Democratic leaders said that the tax cut would "still be too large" to fund other initiatives, such as a prescription drug benefit under Medicare (Baltimore Sun, 5/3). "The tax cut really crowds out all of those other things that everybody wants to do," House Minority Leader Dick Gephardt (D-Mo.) said (Fram, AP/Ft. Worth Star-Telegram, 5/2). Senate Minority Leader Tom Daschle (D-S.D.) also criticized the budget agreement, calling the 4.9% spending increase "unrealistic" (New York Times, 5/3). According to Rep. Charles Stenholm (D-Texas), "They are literally betting the ranch that the surplus will grow so there will be enough money for ... health care and all the things that are out there" (Baltimore Sun, 5/3). Rep. Robert Menendez (D-N.J.) said, "The view I have is you can't have the president's budget without cutting ... health care," adding that the agreement also "threatens" Medicare (Earle/Wegner, CongressDaily, 5/2).
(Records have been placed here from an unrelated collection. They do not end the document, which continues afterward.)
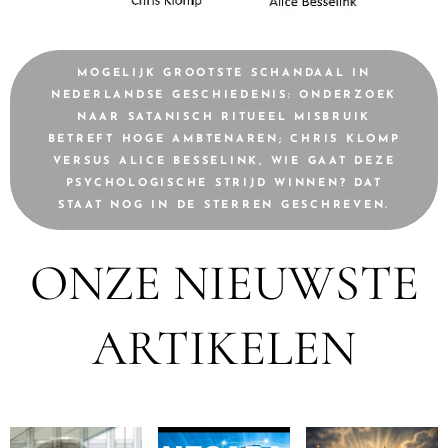
MOGELIJK GROOTSTE SCHANDAAL IN
NEDERLANDSE GESCHIEDENIS: ONDERZOEK
NAAR SATANISCH RITUEEL MISBRUIK
BETREFT HOGE AMBTENAREN; CHRIS KLOMP
VERSUS ALICE BESSELINK, WIE GAAT DEZE
PSYCHOLOGISCHE STRIJD WINNEN? DAT
STAAT NOG IN DE STERREN GESCHREVEN.
ONZE NIEUWSTE
ARTIKELEN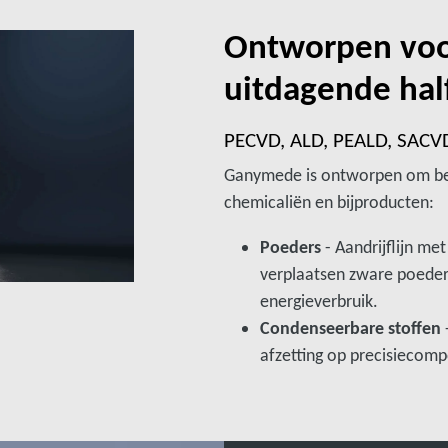
Ontworpen voo
uitdagende hal
PECVD, ALD, PEALD, SACVD
Ganymede is ontworpen om bes
chemicaliën en bijproducten:​
Poeders
- Aandrijflijn m
verplaatsen zware poeder
energieverbruik.​
Condenseerbare stoffen
afzetting op precisiecom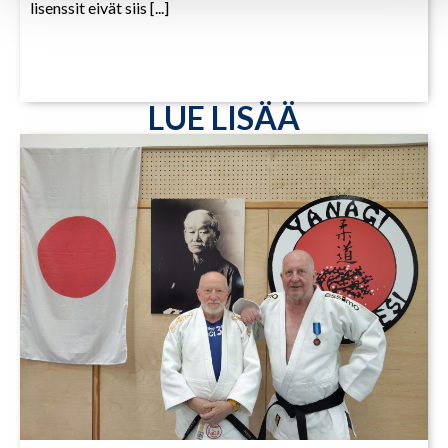
lisenssit eivät siis [...]
LUE LISÄÄ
Democrats also criticized the $300 billion earmarked for prescription drug coverage, a figure "widely considered to be less than what the program will ultimately cost," the Times reports (New York Times, 5/3). However, the Journal reports that additional Medicare reforms that would allow private insurers to provide drug coverage could help "offset costs" (Wall Street Journal, 5/3).
Blowing Smoke?
Meanwhile, the
Washington Post questions whether Bush's budget numbers "add up" or whether the White House is "committing the nation to a course that will eventually return the government to deficit spending." Some budget experts maintain that the projected surpluses "do not appear to cover all of the potential costs" of the president's proposals. For example, although the budget outline allocated $300 billion for a prescription drug benefit under Medicare, congressional analysts have "sharply increased" their cost estimates for a such drug benefit "in the wake of spiraling drug prices" (Kessler, Washington Post, 5/3). The Journal also reports that Bush's 4.9% "spending cap" may "not be realistic," with both Republicans and Democrats displaying a "strong ... appetite for new spending" (Wall Street Journal, 5/3).